-- SUPPLIED RECORDS follows --

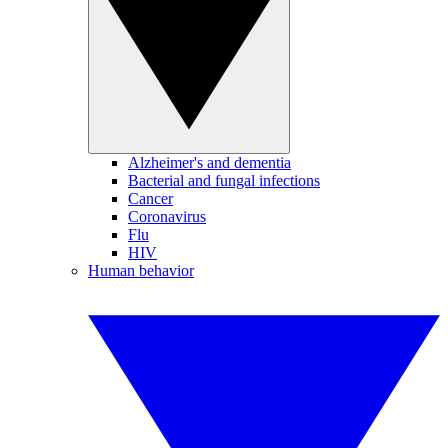
Alzheimer's and dementia
Bacterial and fungal infections
Cancer
Coronavirus
Flu
HIV
Human behavior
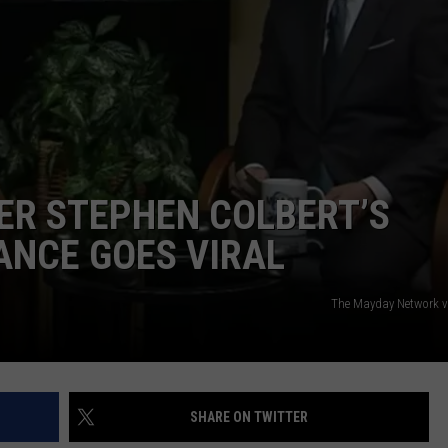
ER STEPHEN COLBERT’S
ANCE GOES VIRAL
The Mayday Network 
SHARE ON TWITTER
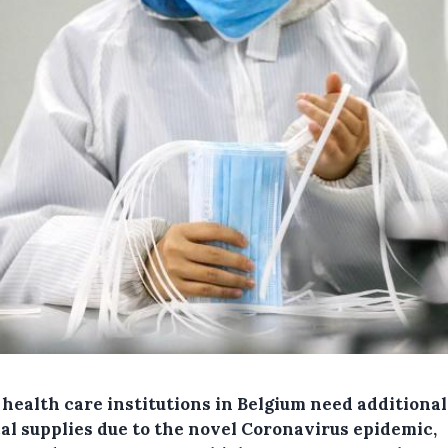
health care institutions in Belgium need additional
al supplies due to the novel Coronavirus epidemic,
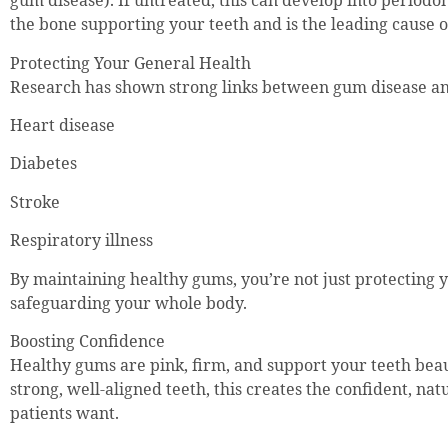
gum disease). If untreated, this can develop into periodo
the bone supporting your teeth and is the leading cause of
Protecting Your General Health
Research has shown strong links between gum disease and
Heart disease
Diabetes
Stroke
Respiratory illness
By maintaining healthy gums, you’re not just protecting 
safeguarding your whole body.
Boosting Confidence
Healthy gums are pink, firm, and support your teeth beau
strong, well-aligned teeth, this creates the confident, na
patients want.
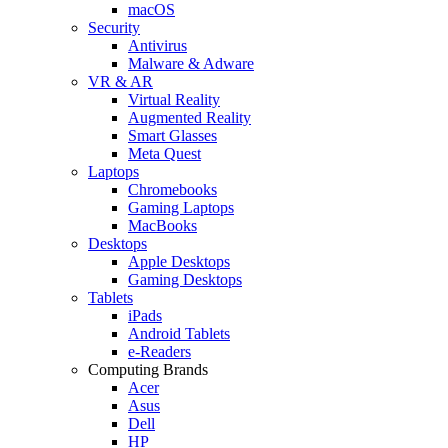
macOS
Security
Antivirus
Malware & Adware
VR & AR
Virtual Reality
Augmented Reality
Smart Glasses
Meta Quest
Laptops
Chromebooks
Gaming Laptops
MacBooks
Desktops
Apple Desktops
Gaming Desktops
Tablets
iPads
Android Tablets
e-Readers
Computing Brands
Acer
Asus
Dell
HP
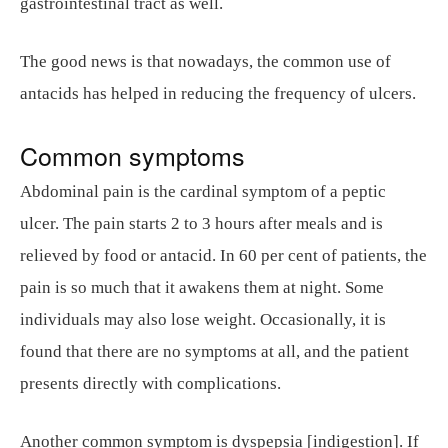
gastrointestinal tract as well.
The good news is that nowadays, the common use of
antacids has helped in reducing the frequency of ulcers.
Common symptoms
Abdominal pain is the cardinal symptom of a peptic
ulcer. The pain starts 2 to 3 hours after meals and is
relieved by food or antacid. In 60 per cent of patients, the
pain is so much that it awakens them at night. Some
individuals may also lose weight. Occasionally, it is
found that there are no symptoms at all, and the patient
presents directly with complications.
Another common symptom is dyspepsia [indigestion]. If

-- SUPPLIED RECORDS concluded --

#### WHAT TO DO:
Among the entries above, tally each line with the string "symptoms" and state that figure only.

#### SOLUTION:
2